* _JOB ITEM_:
Give every line of text in the records below as a JSON list of strings, one string per line, leaving out blank lines and the pictures.

* _PROVIDED INFORMATION_:
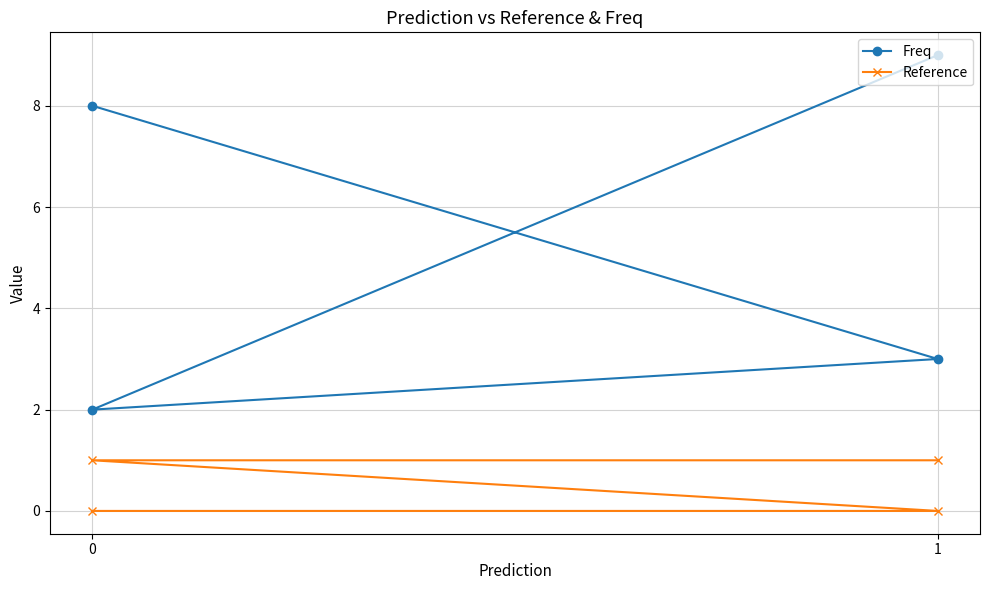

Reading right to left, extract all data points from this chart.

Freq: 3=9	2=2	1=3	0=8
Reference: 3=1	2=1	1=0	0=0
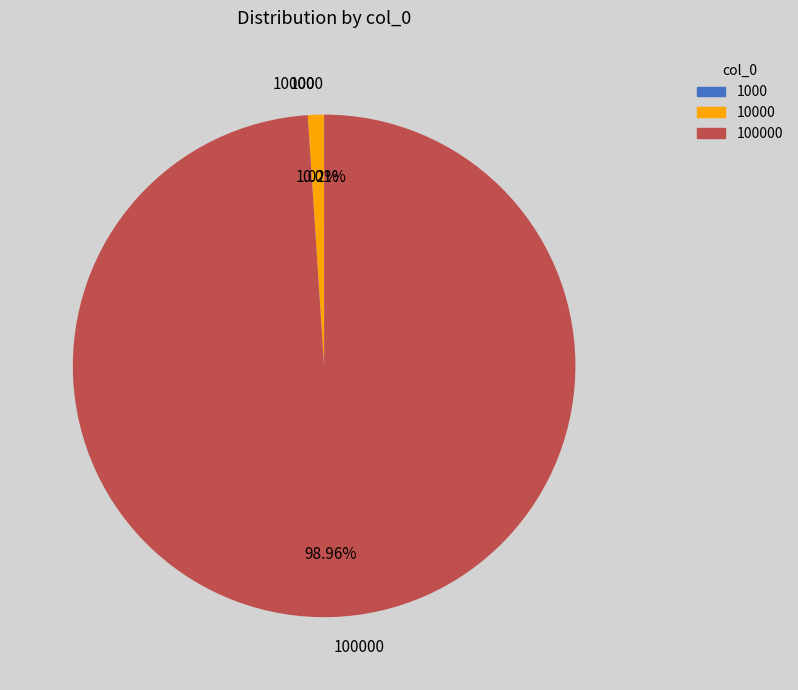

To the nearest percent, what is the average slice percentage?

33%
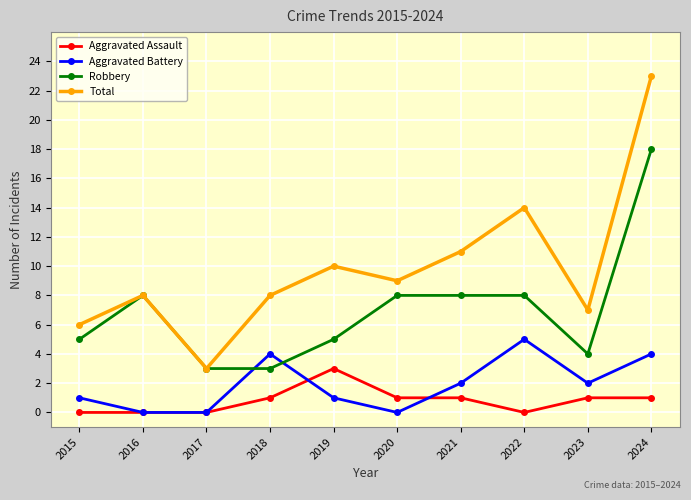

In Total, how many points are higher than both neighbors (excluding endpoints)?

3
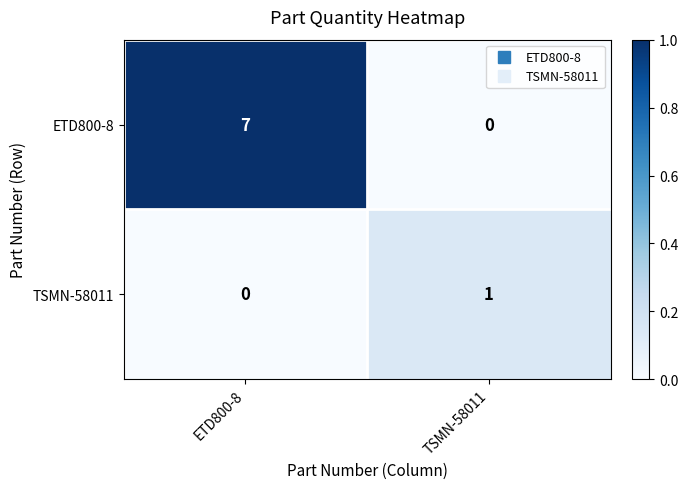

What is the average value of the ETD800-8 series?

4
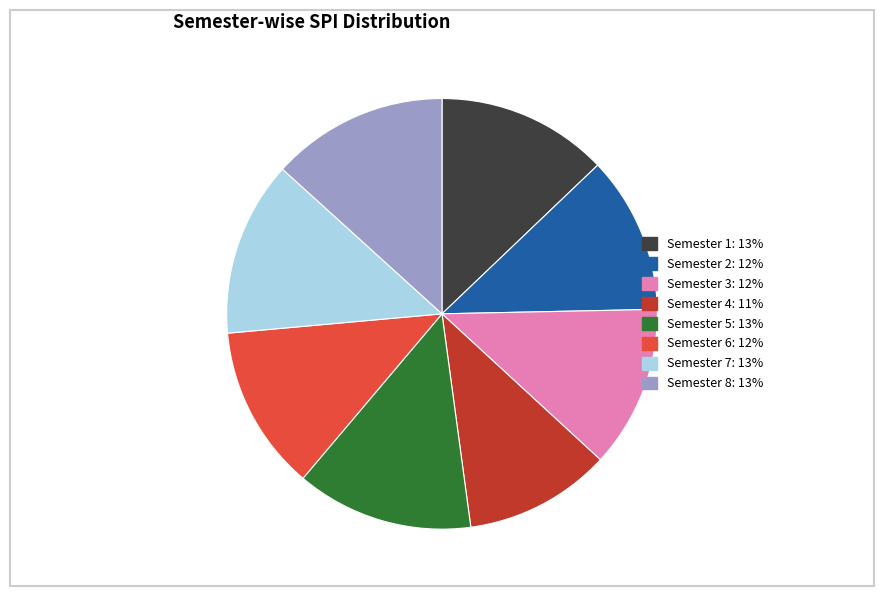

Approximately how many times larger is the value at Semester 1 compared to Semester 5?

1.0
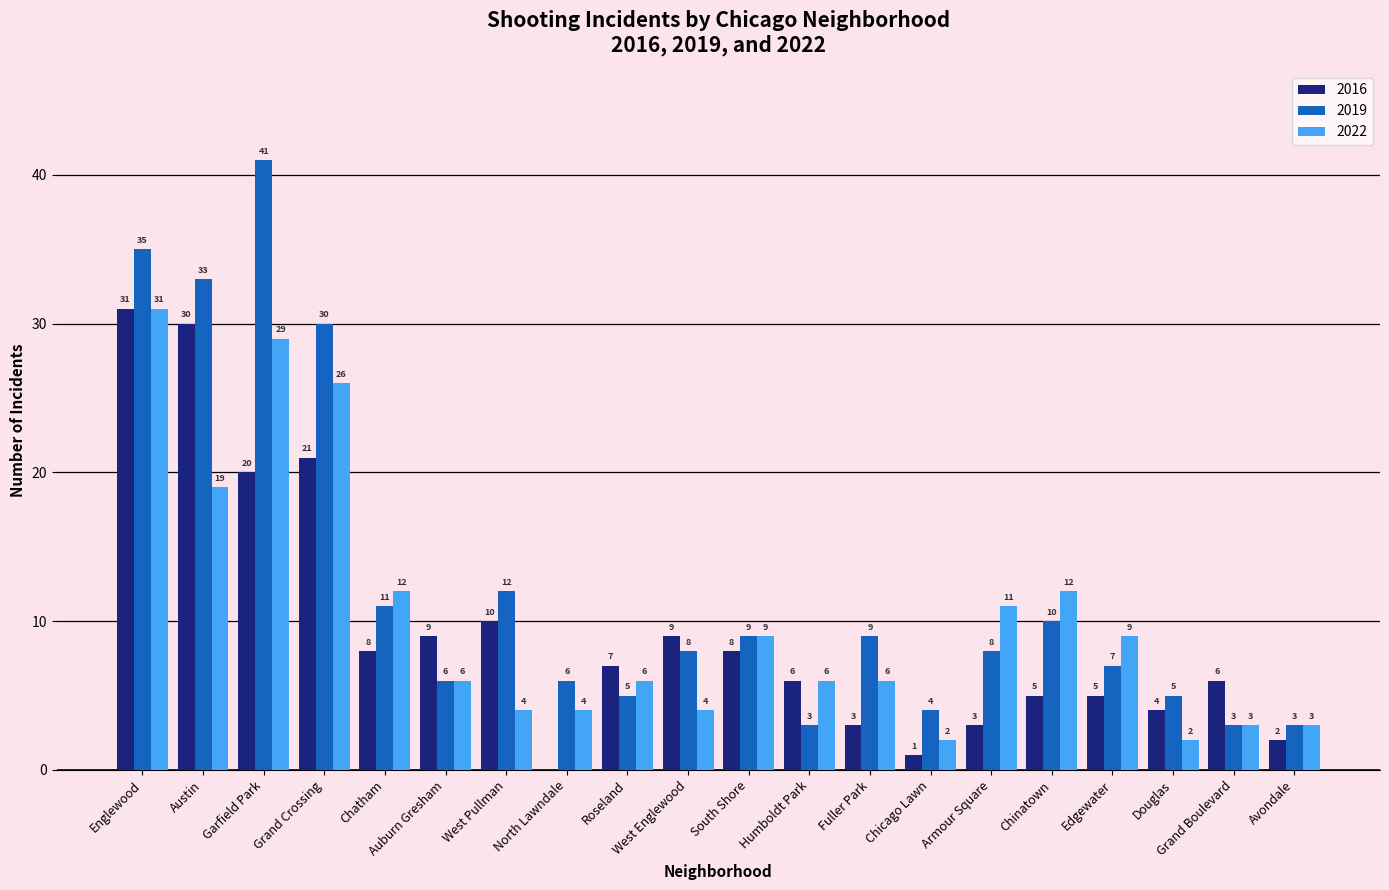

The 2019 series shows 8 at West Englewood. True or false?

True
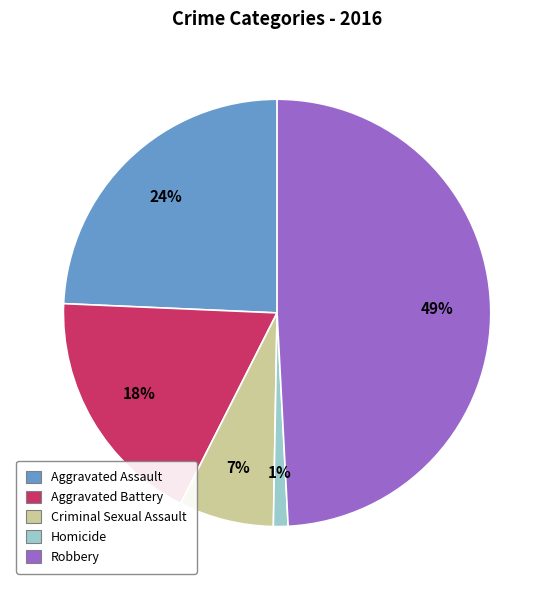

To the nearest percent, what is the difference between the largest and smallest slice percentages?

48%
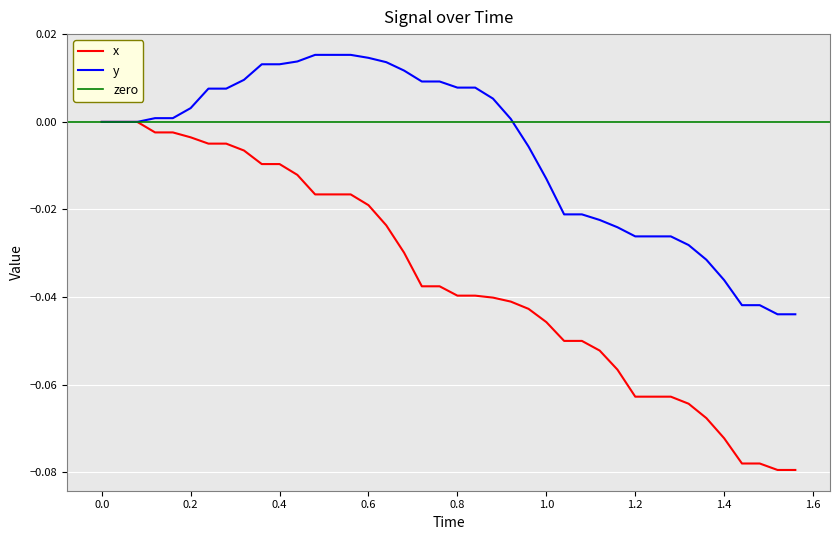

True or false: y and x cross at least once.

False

* _RESPONSE BELOW_:
[
  "Reading right to left, extract all data points from this chart.",
  "Freq: 3=9\t2=2\t1=3\t0=8",
  "Reference: 3=1\t2=1\t1=0\t0=0",
  "To the nearest percent, what is the average slice percentage?",
  "33%",
  "In Total, how many points are higher than both neighbors (excluding endpoints)?",
  "3",
  "What is the average value of the ETD800-8 series?",
  "4",
  "Approximately how many times larger is the value at Semester 1 compared to Semester 5?",
  "1.0",
  "The 2019 series shows 8 at West Englewood. True or false?",
  "True",
  "To the nearest percent, what is the difference between the largest and smallest slice percentages?",
  "48%",
  "True or false: y and x cross at least once.",
  "False"
]